Radicchio (pronounced ra-dee-kyoh) is so much more than that bitter red cabbagey stuff found in bags of mixed greens.
This cool weather crop, from the same family as daisies, packs a punch in the flavor and nutrient department.
Radicchio, a leaf chicory, is grown as a leaf vegetable in the form of a wine red compact head (like cabbage) with defined bold white veins. It generally has a bitter or spicy flavor in its uncooked state. Eaten raw it is certainly an acquired taste but adds a bold depth to fresh lively salads. It is especially highlighted when paired with citrus. Try a mix of radicchio, blood orange and quinoa with your favorite nuts or seeds. The flavor and texture will blow your mind.
If bold, spicy and slightly bitter isn’t your thing, try it roasted or sautéed. The flavor calms down and sweetens slightly the way cabbage does but with a flavor you won’t find in any other leaf vegetable.
Aside from bold flavor and color, this little head of leaves is a plentiful source of dietary fiber, vitamins, minerals, antioxidants and plant phytonutrients.
Radicchio is also a great source of selenium, calcium, phosphorus, vitamin A, vitamin C, vitamin K, vitamin E, folate and potassium.
The practical benefits of radicchio for straight up health include:
* Overall wellness (antioxidants)
* Improved digestion and reduced cholesterol (promoted bile production)
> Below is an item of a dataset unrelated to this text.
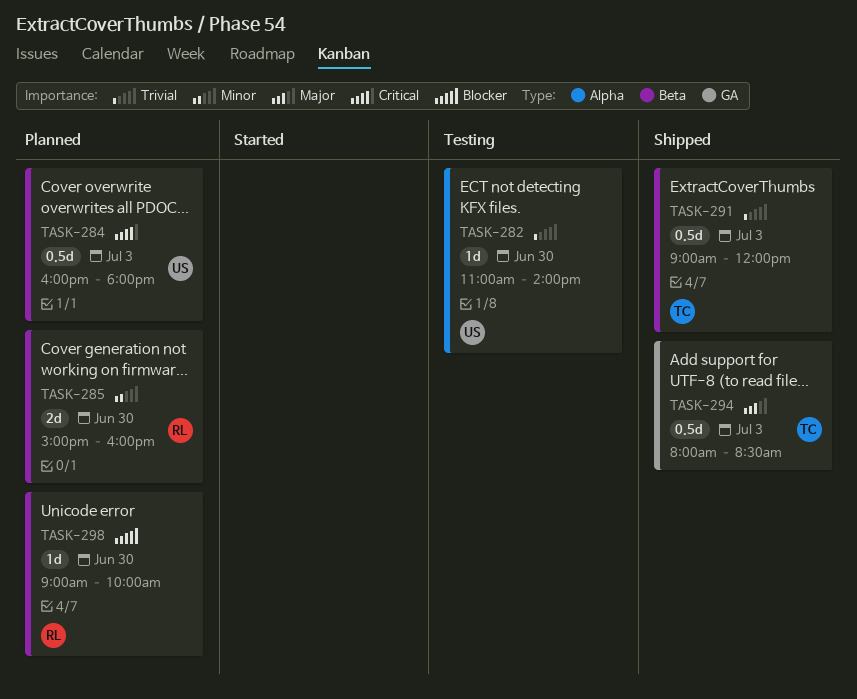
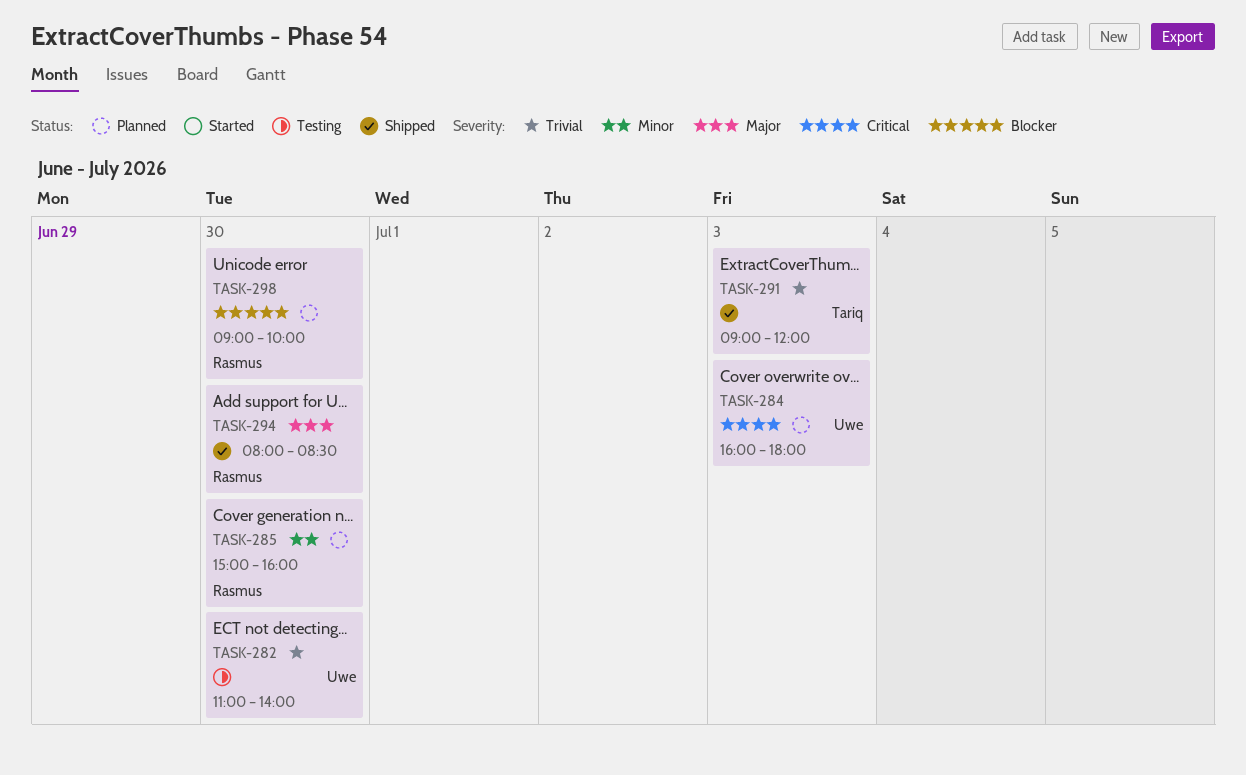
TASK-294, owner: Tariq -> Rasmus
TASK-294, day: Jul 3 -> Jun 30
* Bone and neural health as well as treatment of Alzheimer’s disease (vitamin K)
* Ocular health (phenolic flavonoid antioxidants)
Do we really need a list a mile long of health benefits to add something tasty and new to our veggie regimen? Not likely, but it helps to know that every crunch and munch of this plant’s goodness is fighting for your health.
If you haven’t given it a chance, or it’s been a while since you savored its full flavored leaves, it may be time to give radicchio a go.